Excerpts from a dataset
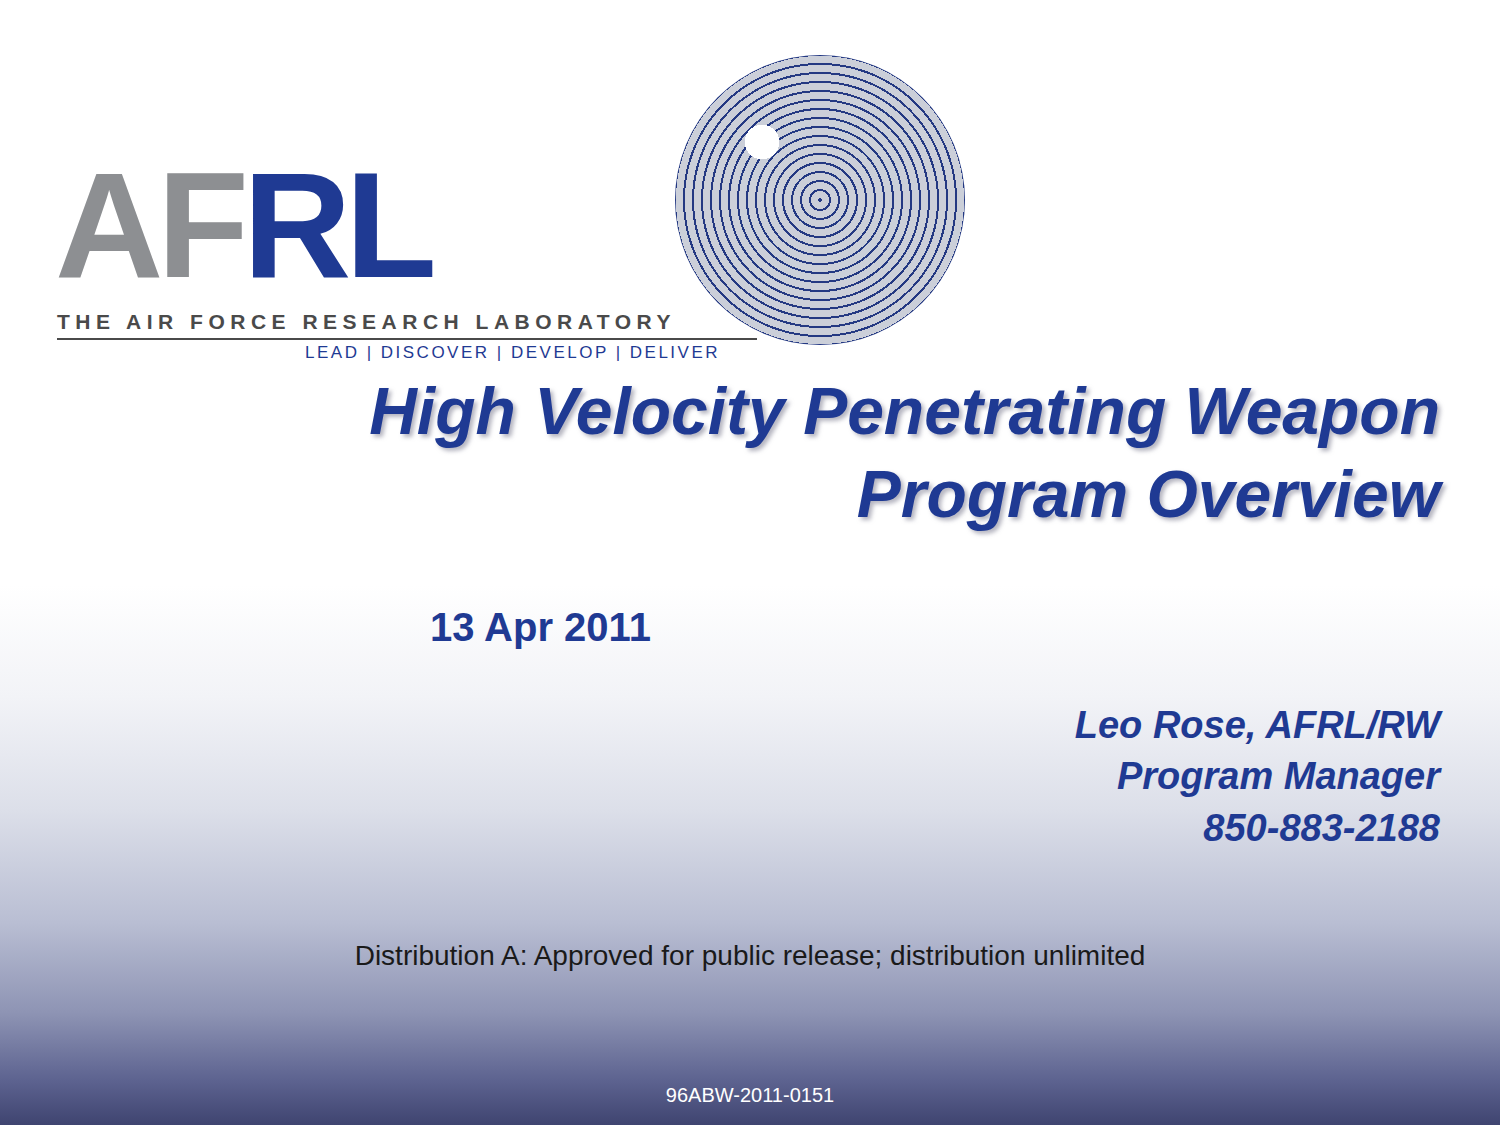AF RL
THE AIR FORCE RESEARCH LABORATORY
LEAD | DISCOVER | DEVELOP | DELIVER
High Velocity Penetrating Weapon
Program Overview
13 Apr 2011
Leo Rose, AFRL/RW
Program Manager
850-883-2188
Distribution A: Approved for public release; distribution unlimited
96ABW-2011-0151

ABOUT THIS EXERCISE.
Precisely the line with "Distribution A: Approved" and the lines after it, up to the last line of the entries above, are to be reproduced, and nothing more.

RESPONSE TO THIS TASK.
Distribution A: Approved for public release; distribution unlimited
96ABW-2011-0151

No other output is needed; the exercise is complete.